- **TASK INSTRUCTIONS**: Where the line containing "Terms and Definitions" appears in the records below, begin there and write out each line exactly until the last one, and nothing more.

- **RECORD EXTRACTS**:
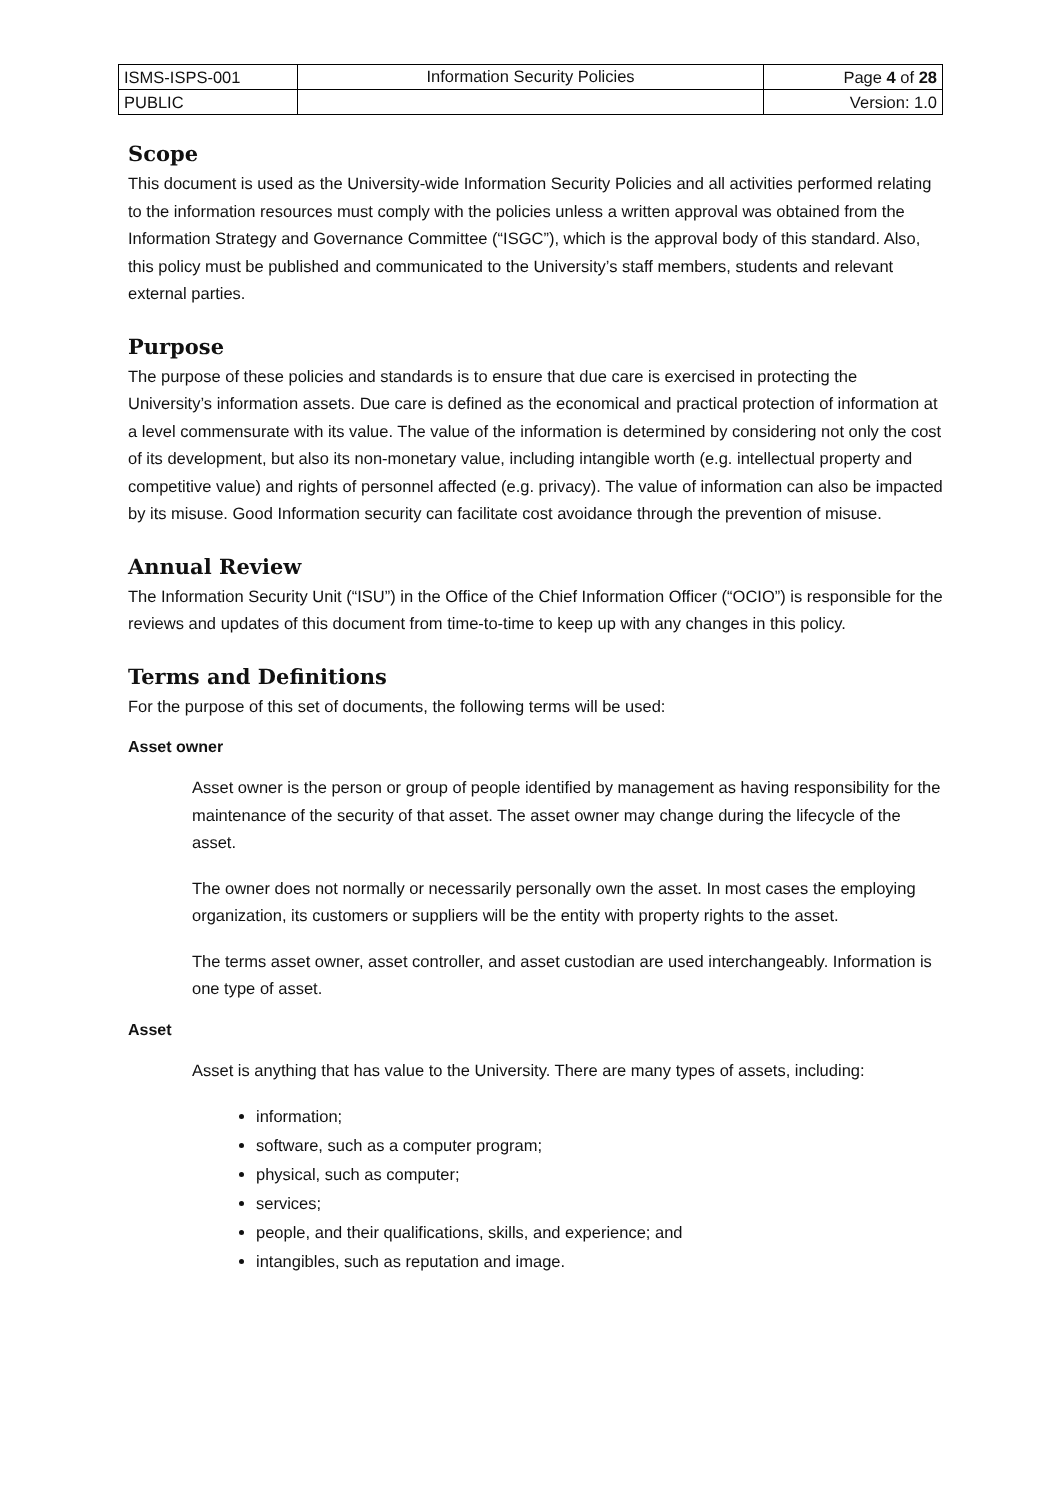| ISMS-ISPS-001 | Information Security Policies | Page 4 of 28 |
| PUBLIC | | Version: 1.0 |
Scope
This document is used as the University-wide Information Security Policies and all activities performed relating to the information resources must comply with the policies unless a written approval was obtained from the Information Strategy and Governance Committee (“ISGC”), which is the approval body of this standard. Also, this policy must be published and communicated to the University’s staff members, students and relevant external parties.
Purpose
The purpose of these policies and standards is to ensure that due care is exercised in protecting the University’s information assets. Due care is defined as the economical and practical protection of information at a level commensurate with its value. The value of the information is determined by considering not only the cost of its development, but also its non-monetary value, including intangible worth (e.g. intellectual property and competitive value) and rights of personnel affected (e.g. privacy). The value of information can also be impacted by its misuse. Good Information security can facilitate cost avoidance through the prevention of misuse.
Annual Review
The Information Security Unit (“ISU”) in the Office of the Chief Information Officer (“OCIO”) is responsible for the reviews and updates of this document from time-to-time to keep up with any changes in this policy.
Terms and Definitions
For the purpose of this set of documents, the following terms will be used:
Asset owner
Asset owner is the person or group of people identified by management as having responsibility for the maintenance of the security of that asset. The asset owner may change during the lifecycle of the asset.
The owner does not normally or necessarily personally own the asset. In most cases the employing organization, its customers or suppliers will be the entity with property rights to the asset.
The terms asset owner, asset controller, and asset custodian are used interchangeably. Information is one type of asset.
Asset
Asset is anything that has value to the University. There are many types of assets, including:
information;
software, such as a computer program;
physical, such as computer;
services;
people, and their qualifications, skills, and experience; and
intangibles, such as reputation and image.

- **ANSWER TO THIS PROBLEM**:
Terms and Definitions
For the purpose of this set of documents, the following terms will be used:
Asset owner
Asset owner is the person or group of people identified by management as having responsibility for the maintenance of the security of that asset. The asset owner may change during the lifecycle of the asset.
The owner does not normally or necessarily personally own the asset. In most cases the employing organization, its customers or suppliers will be the entity with property rights to the asset.
The terms asset owner, asset controller, and asset custodian are used interchangeably. Information is one type of asset.
Asset
Asset is anything that has value to the University. There are many types of assets, including:
information;
software, such as a computer program;
physical, such as computer;
services;
people, and their qualifications, skills, and experience; and
intangibles, such as reputation and image.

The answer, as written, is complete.